GOAL OF THE EXERCISE:
In the records below, retype the lines from the one holding "24: (145, 302)" through the one holding "59: (560, 413)", including both of those lines.

DATA UNDER STUDY:
= Beginning of Section =
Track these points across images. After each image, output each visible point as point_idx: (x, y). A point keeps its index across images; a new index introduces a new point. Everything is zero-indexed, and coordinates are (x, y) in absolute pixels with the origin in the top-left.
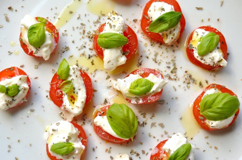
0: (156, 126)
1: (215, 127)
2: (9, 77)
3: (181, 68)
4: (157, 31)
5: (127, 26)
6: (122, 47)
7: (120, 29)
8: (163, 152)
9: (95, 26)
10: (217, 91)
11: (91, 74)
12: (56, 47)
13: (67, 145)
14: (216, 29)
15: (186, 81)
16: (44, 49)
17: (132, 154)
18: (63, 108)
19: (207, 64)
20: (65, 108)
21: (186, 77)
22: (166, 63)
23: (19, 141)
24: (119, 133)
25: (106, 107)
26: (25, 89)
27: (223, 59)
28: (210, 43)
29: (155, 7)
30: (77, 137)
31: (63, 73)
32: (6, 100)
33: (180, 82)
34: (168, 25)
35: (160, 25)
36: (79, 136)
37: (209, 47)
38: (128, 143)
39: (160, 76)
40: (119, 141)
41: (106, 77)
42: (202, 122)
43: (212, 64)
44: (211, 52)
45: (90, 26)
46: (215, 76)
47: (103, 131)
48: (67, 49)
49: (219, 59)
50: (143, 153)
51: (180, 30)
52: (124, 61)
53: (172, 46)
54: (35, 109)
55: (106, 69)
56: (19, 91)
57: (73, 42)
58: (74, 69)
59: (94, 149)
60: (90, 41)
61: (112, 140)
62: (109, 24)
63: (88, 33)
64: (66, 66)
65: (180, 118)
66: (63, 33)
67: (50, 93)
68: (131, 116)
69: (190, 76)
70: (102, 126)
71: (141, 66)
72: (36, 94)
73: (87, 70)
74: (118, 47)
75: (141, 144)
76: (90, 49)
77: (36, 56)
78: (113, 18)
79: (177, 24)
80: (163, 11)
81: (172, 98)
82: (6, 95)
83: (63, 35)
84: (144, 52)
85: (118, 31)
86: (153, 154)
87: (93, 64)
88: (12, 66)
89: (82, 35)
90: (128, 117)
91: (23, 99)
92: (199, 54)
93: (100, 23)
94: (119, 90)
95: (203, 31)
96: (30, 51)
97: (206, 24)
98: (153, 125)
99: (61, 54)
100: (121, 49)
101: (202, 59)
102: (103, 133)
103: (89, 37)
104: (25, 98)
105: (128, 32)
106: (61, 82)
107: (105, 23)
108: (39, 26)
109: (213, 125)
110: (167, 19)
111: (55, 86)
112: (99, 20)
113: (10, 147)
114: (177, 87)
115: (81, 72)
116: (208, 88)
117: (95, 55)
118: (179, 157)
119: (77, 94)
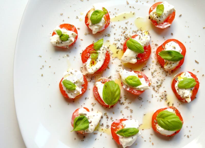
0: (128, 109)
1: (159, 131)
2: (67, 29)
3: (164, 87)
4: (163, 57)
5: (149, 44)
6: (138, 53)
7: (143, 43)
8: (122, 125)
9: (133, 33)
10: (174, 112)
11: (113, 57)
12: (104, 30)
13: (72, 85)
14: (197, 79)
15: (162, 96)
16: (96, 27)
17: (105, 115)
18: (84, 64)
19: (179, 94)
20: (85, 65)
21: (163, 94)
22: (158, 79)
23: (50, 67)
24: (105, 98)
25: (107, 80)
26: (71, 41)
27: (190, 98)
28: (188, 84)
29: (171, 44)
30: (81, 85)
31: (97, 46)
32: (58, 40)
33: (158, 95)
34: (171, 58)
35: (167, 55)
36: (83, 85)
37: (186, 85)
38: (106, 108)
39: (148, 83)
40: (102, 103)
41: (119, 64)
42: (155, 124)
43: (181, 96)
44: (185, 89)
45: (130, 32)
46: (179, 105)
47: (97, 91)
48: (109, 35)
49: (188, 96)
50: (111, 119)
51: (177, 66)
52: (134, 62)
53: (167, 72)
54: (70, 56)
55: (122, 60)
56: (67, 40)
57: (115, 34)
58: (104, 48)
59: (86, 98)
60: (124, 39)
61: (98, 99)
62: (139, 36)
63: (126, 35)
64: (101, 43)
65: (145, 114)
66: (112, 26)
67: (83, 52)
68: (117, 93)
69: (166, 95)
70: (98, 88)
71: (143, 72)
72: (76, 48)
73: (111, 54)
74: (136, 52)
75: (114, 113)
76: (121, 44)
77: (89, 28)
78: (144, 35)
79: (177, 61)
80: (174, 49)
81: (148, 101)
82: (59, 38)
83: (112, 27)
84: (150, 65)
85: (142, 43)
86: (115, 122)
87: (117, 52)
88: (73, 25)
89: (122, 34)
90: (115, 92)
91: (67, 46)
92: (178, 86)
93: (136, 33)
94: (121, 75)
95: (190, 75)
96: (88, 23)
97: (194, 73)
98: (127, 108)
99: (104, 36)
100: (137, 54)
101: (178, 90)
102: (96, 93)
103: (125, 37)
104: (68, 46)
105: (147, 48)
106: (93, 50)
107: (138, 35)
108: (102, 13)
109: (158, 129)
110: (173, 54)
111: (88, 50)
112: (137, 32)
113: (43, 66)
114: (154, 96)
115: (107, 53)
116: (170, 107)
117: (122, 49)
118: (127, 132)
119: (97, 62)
= End of Section =
= Beginning of Section =
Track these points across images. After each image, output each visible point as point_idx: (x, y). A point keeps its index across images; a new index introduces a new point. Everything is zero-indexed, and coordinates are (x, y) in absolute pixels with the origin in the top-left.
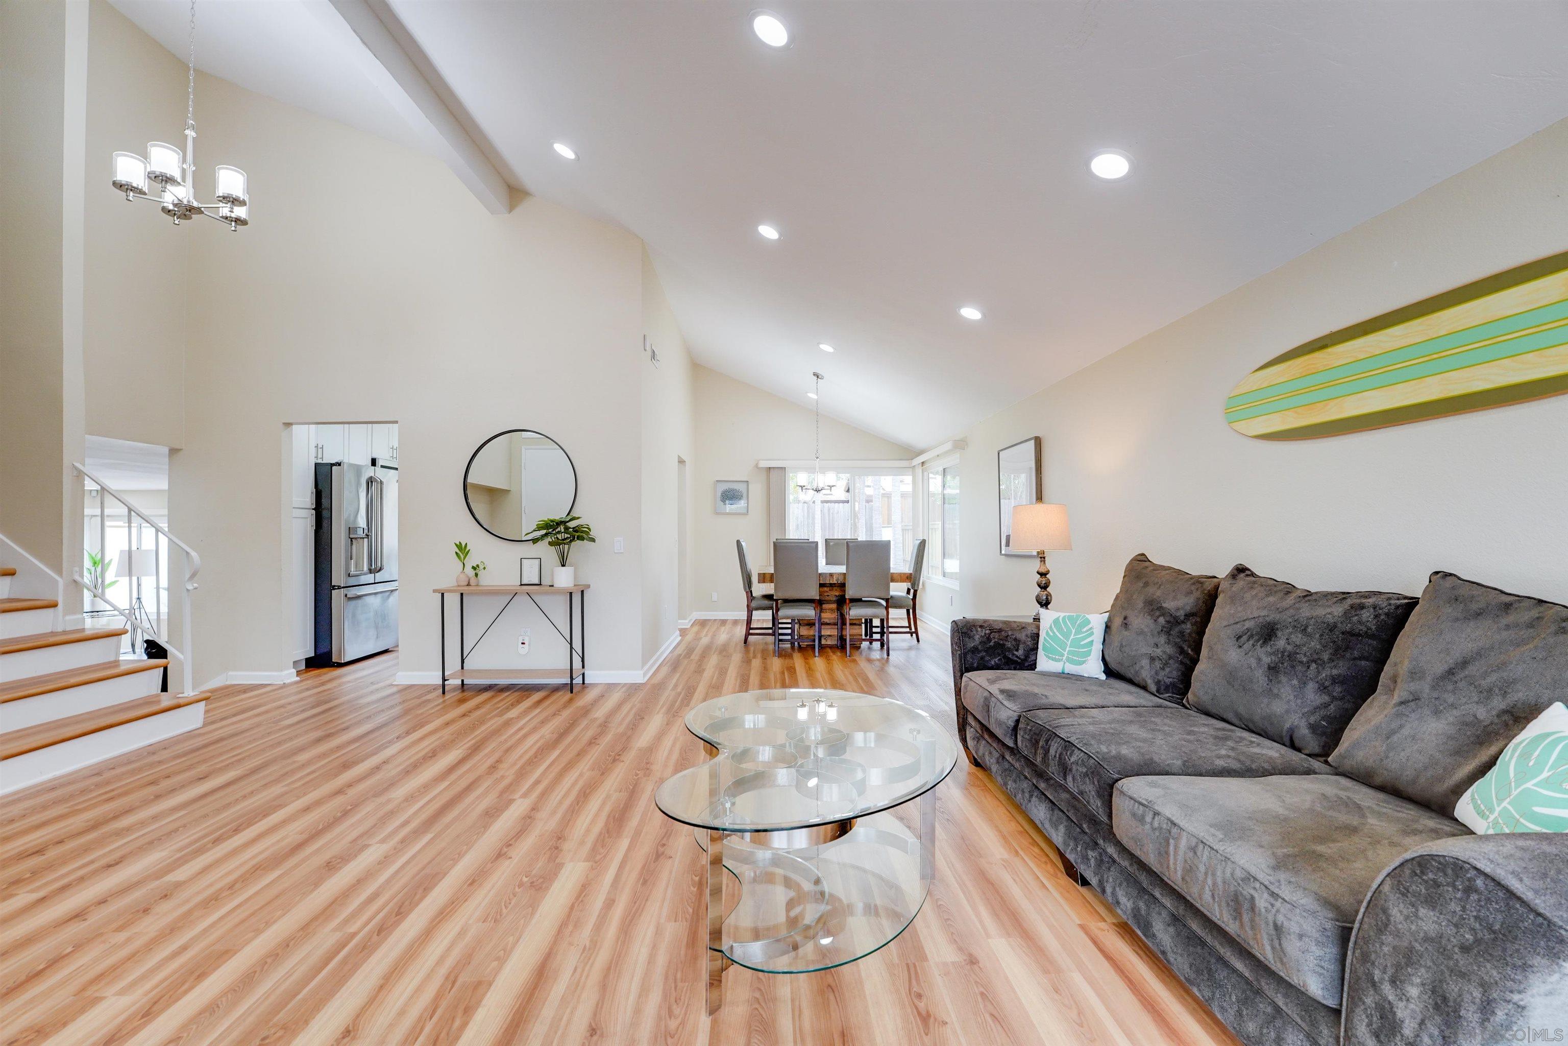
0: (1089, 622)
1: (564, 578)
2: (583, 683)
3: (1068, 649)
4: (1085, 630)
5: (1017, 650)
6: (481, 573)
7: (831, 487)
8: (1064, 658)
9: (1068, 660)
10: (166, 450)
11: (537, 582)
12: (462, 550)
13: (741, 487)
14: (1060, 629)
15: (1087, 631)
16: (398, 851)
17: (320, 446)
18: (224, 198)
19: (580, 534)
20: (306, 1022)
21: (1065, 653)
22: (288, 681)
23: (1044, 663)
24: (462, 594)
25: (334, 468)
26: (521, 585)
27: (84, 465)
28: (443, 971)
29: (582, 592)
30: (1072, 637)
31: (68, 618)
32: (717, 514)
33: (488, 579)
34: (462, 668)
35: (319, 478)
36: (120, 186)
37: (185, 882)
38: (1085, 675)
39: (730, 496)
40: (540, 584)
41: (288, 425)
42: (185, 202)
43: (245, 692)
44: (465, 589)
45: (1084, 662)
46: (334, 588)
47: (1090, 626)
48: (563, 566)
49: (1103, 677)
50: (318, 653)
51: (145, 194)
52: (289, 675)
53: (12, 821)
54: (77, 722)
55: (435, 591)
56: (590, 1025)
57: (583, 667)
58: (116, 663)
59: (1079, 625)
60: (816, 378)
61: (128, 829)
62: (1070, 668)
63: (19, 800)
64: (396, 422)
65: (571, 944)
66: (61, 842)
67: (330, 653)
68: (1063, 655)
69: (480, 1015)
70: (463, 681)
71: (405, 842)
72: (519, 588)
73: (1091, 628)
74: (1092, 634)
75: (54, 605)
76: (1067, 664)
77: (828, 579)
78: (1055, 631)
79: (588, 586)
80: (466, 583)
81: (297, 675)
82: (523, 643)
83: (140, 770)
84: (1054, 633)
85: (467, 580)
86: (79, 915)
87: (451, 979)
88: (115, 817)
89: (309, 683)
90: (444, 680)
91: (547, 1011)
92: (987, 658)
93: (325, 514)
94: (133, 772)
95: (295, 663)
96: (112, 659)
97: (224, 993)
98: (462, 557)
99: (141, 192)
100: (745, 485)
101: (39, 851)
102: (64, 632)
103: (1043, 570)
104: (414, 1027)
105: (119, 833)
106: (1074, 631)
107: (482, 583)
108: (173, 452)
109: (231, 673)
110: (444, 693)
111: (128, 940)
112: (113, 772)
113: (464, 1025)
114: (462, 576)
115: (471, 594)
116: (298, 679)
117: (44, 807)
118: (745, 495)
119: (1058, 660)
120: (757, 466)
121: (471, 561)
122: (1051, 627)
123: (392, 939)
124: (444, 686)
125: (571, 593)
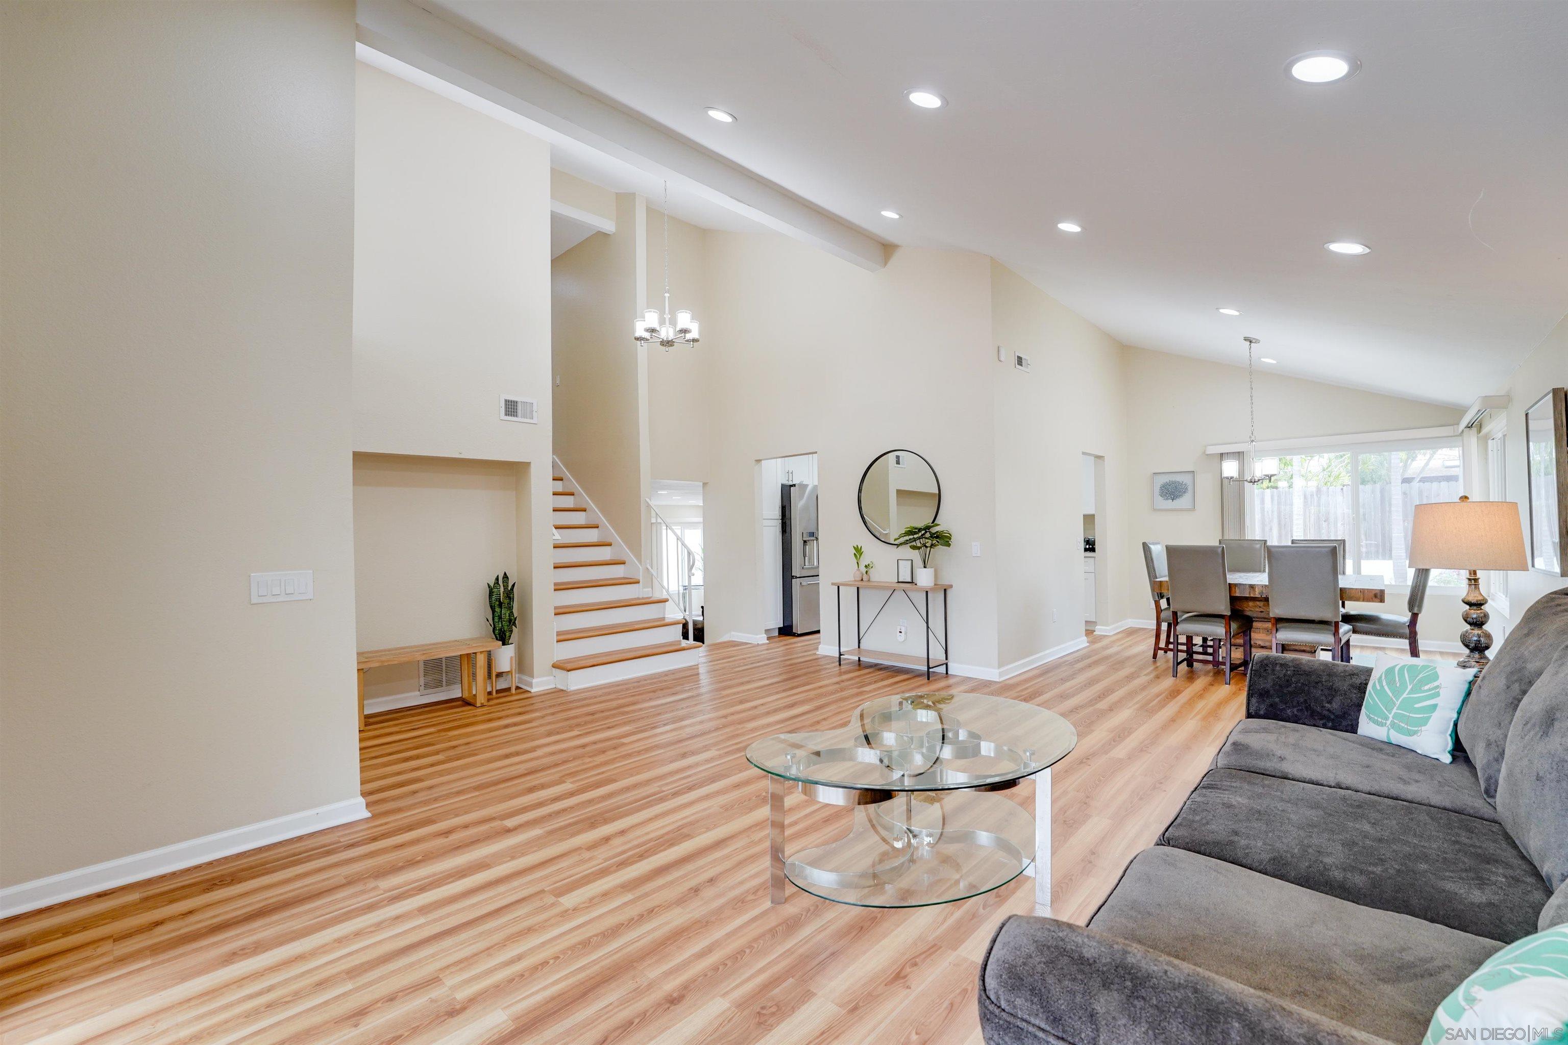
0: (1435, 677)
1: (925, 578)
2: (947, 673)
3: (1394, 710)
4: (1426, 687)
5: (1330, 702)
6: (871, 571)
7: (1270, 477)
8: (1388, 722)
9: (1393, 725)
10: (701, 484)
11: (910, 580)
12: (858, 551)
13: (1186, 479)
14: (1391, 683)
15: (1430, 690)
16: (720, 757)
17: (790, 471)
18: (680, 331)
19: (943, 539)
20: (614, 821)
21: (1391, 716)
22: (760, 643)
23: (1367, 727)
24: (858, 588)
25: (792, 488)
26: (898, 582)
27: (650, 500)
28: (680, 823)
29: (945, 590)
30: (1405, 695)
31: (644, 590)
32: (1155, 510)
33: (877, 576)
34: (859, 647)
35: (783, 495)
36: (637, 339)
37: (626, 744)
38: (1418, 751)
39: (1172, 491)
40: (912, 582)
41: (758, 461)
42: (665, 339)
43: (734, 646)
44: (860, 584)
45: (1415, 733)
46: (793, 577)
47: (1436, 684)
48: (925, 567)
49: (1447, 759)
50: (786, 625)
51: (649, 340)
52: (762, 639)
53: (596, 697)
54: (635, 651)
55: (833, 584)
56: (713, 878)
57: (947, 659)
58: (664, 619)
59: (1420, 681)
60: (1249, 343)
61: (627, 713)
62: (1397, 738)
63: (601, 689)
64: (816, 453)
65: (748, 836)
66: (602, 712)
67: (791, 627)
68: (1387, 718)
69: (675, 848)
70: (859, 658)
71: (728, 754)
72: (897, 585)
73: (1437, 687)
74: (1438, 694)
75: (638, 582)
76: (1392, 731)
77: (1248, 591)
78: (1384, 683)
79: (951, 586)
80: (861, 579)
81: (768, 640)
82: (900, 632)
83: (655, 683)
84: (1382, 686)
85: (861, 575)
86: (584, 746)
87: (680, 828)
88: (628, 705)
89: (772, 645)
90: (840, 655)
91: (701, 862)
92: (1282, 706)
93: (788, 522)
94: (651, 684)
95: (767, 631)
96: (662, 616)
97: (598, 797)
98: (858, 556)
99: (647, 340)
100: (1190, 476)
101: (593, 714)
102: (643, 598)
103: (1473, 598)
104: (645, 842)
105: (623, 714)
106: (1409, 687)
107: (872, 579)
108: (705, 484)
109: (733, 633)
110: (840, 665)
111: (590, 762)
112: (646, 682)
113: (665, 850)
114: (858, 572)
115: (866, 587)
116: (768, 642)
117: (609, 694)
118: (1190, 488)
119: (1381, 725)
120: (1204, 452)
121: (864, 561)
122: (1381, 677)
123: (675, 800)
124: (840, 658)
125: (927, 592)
= End of Section =
= Beginning of Section =
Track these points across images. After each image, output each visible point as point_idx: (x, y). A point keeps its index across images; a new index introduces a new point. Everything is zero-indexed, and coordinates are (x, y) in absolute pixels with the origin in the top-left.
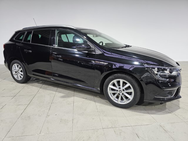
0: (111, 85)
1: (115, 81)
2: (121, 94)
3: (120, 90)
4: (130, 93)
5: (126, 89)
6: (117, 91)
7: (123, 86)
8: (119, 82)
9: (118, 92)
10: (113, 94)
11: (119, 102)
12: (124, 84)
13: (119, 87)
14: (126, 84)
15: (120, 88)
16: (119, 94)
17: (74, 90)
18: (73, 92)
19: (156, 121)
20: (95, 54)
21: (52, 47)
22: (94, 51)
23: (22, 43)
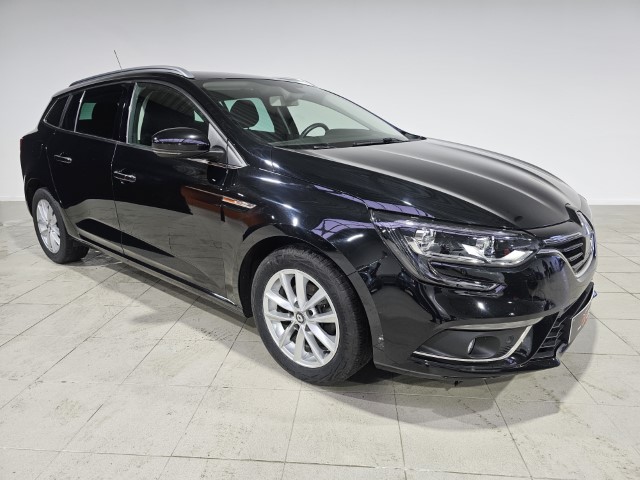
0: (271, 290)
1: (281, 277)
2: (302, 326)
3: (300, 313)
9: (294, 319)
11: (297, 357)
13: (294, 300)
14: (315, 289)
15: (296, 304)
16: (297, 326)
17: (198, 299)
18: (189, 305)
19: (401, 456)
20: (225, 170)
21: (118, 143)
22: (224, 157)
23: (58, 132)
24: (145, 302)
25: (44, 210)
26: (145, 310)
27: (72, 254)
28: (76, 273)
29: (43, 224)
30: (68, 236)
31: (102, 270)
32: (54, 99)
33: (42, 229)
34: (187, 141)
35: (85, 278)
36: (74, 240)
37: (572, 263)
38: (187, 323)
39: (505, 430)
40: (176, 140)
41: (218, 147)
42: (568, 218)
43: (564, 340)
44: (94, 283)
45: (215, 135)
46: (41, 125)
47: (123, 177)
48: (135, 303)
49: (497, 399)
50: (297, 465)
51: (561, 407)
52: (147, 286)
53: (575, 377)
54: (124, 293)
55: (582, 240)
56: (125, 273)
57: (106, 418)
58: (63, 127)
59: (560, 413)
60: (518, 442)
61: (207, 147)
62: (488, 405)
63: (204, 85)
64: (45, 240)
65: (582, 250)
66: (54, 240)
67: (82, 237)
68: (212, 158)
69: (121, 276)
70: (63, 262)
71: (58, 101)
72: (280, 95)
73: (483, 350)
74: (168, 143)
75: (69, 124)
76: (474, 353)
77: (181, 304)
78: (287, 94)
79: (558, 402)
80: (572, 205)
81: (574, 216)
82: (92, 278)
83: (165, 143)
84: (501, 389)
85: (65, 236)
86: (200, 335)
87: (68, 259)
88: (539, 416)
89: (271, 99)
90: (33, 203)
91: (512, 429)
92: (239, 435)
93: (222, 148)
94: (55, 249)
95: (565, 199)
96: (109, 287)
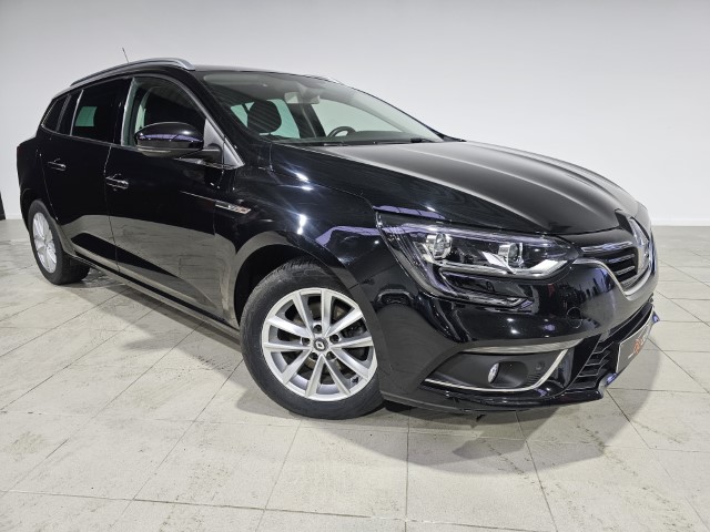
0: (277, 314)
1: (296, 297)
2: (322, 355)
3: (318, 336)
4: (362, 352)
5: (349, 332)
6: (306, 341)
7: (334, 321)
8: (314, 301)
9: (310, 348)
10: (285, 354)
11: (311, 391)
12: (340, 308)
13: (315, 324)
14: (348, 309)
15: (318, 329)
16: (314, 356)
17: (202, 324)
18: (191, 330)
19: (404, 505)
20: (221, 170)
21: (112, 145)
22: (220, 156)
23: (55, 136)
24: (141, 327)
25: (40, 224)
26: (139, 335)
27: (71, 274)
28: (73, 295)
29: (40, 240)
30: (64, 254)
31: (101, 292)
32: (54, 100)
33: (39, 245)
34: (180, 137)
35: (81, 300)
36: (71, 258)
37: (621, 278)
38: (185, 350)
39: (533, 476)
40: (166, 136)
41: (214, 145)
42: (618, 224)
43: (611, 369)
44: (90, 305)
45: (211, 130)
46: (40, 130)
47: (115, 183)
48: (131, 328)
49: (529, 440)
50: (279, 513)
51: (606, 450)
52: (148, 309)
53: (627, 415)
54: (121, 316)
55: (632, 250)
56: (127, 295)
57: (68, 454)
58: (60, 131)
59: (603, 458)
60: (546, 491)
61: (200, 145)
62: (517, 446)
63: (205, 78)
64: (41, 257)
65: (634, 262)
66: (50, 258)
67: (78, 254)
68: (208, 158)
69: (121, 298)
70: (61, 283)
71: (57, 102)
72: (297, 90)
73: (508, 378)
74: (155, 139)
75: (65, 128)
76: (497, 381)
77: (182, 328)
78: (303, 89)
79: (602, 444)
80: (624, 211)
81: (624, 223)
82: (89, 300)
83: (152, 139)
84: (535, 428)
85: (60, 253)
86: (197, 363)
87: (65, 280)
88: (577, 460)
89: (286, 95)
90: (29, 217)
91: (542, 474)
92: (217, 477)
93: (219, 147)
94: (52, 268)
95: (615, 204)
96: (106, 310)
= End of Section =
TASK SOLUTION:
24: (145, 302)
25: (44, 210)
26: (145, 310)
27: (72, 254)
28: (76, 273)
29: (43, 224)
30: (68, 236)
31: (102, 270)
32: (54, 99)
33: (42, 229)
34: (187, 141)
35: (85, 278)
36: (74, 240)
37: (572, 263)
38: (187, 323)
39: (505, 430)
40: (176, 140)
41: (218, 147)
42: (568, 218)
43: (564, 340)
44: (94, 283)
45: (215, 135)
46: (41, 125)
47: (123, 177)
48: (135, 303)
49: (497, 399)
50: (297, 465)
51: (561, 407)
52: (147, 286)
53: (575, 377)
54: (124, 293)
55: (582, 240)
56: (125, 273)
57: (106, 418)
58: (63, 127)
59: (560, 413)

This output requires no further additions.